--- DATA FOR THIS TASK ---
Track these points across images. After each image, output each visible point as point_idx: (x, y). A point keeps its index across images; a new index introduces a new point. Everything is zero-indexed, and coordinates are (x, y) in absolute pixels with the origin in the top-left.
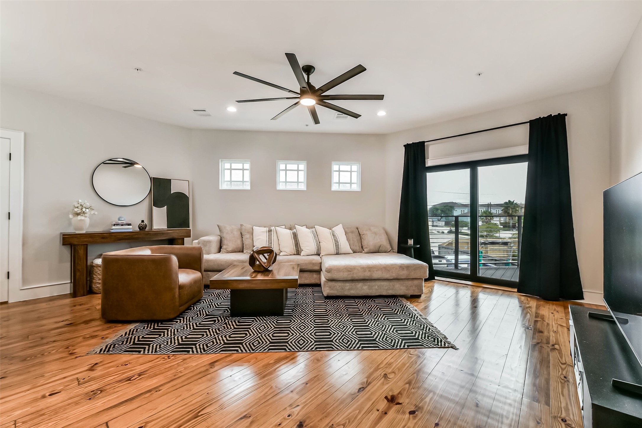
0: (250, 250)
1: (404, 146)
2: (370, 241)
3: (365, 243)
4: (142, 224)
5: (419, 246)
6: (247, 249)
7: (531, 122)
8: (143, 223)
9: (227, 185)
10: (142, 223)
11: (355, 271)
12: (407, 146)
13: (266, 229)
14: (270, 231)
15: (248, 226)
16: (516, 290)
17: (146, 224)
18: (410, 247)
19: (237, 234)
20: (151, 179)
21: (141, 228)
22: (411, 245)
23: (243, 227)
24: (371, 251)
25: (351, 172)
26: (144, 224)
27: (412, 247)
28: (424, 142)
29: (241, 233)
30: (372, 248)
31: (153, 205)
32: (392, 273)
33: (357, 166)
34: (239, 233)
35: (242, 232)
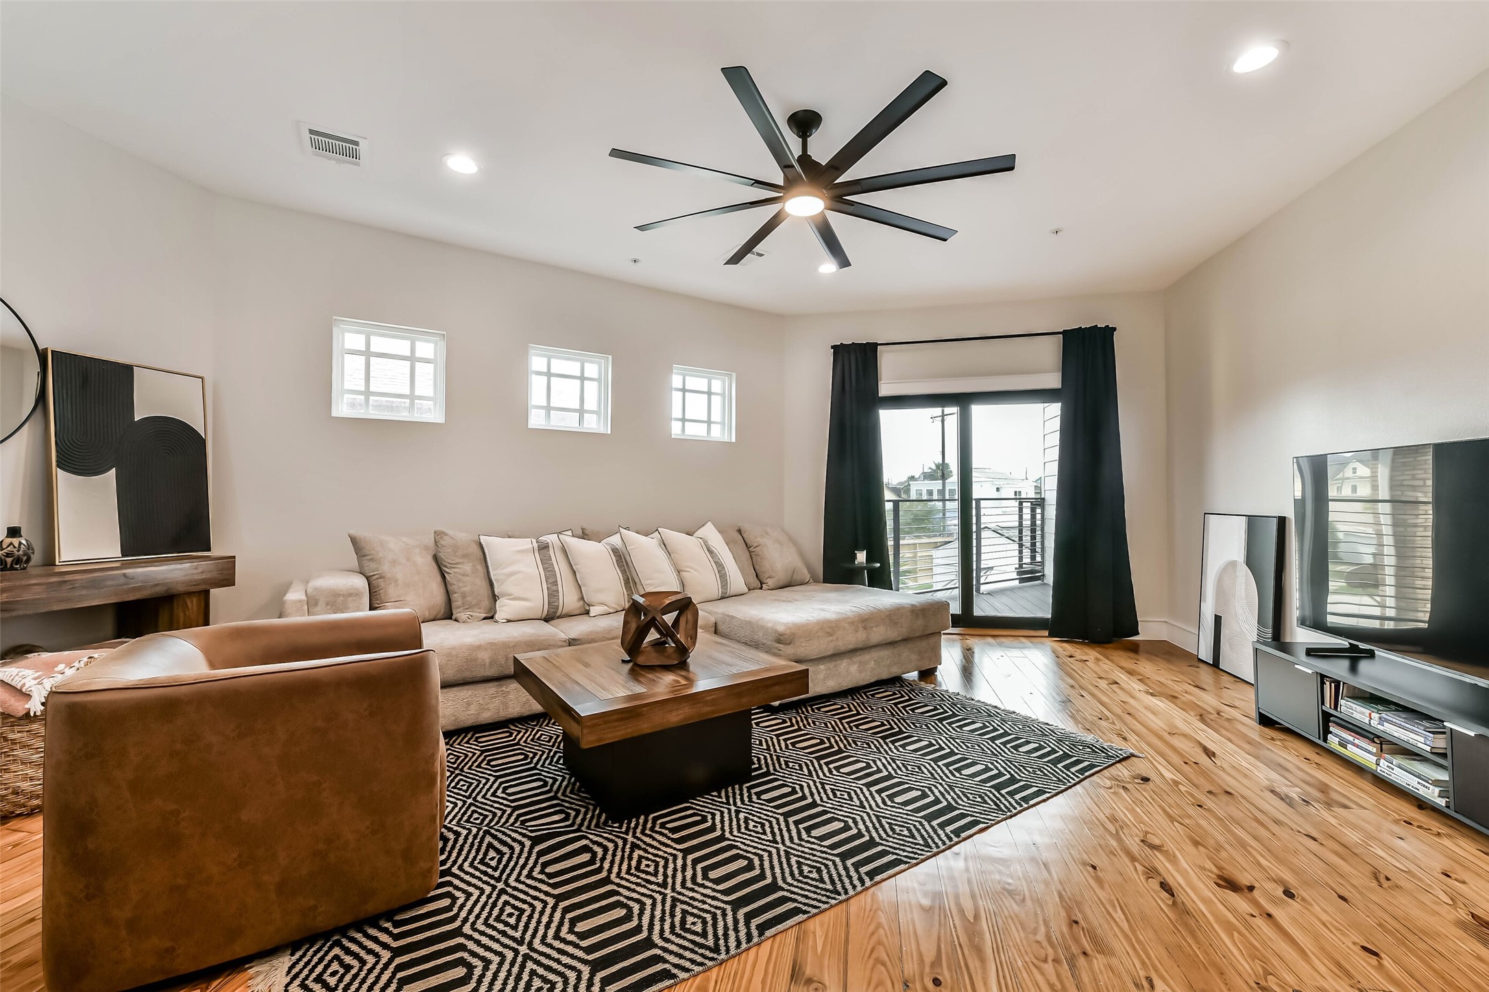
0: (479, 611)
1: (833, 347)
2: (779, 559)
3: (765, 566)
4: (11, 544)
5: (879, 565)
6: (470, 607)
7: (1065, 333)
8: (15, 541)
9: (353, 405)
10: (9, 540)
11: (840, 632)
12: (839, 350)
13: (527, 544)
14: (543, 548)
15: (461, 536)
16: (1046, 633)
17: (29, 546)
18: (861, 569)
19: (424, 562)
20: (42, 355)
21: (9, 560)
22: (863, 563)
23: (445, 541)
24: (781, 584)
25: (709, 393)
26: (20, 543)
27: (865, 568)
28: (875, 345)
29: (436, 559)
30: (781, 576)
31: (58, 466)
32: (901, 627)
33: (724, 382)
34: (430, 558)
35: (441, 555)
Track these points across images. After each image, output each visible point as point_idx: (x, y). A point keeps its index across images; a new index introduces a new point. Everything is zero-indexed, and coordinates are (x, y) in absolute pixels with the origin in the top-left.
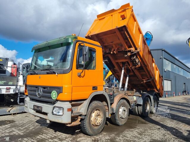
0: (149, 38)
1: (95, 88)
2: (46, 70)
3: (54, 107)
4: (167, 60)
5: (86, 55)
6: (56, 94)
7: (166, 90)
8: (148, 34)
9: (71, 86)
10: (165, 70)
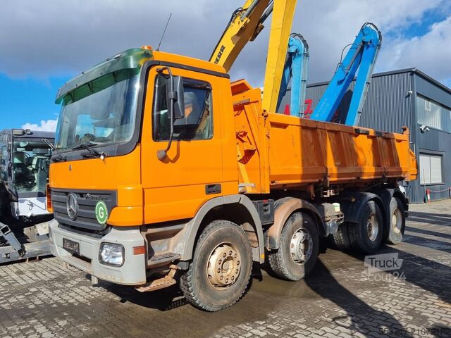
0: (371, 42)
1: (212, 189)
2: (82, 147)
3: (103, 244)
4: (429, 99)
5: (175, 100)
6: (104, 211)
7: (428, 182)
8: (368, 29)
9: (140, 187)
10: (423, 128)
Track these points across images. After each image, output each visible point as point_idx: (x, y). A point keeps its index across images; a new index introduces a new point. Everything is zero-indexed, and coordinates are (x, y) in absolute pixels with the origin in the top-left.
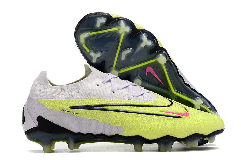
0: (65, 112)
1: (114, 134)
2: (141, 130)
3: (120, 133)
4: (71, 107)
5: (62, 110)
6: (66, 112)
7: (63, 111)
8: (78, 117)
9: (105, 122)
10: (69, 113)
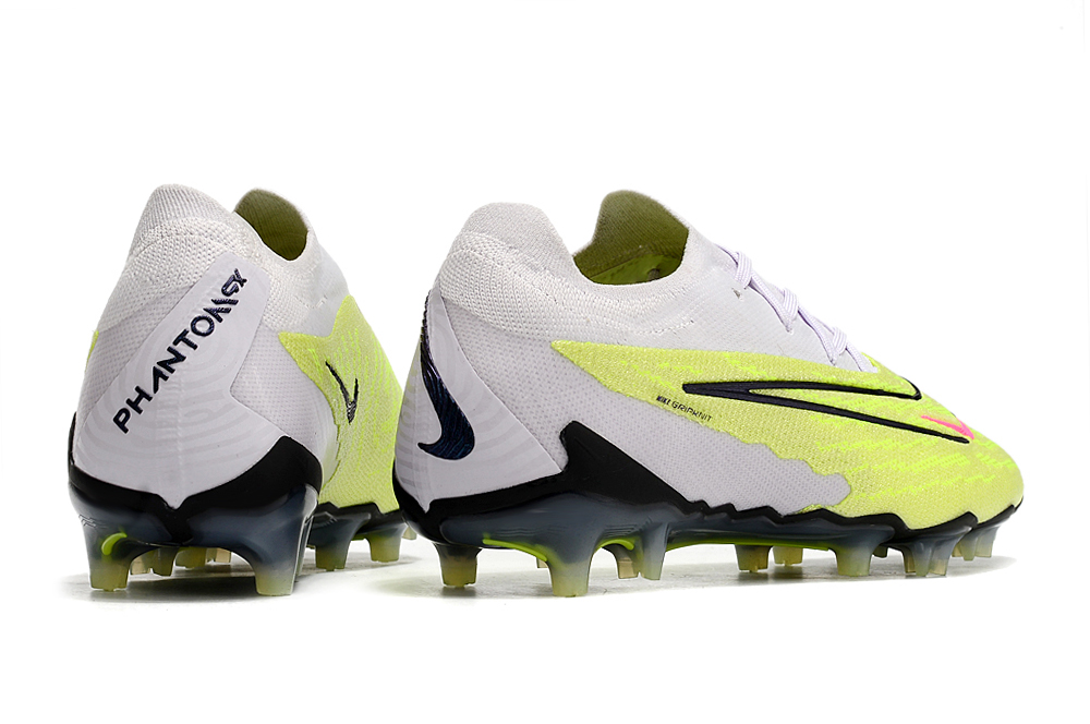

--- TASK INSTRUCTIONS ---
Within the data above, the span starting at the line containing "15: (248, 226)" and ending at the line containing "31: (153, 205)" is to be retyped exactly, with no other lines.

--- SOLUTION TO THIS TASK ---
15: (248, 226)
16: (516, 290)
17: (146, 224)
18: (410, 247)
19: (237, 234)
20: (151, 179)
21: (141, 228)
22: (411, 245)
23: (243, 227)
24: (371, 251)
25: (351, 172)
26: (144, 224)
27: (412, 247)
28: (424, 142)
29: (241, 233)
30: (372, 248)
31: (153, 205)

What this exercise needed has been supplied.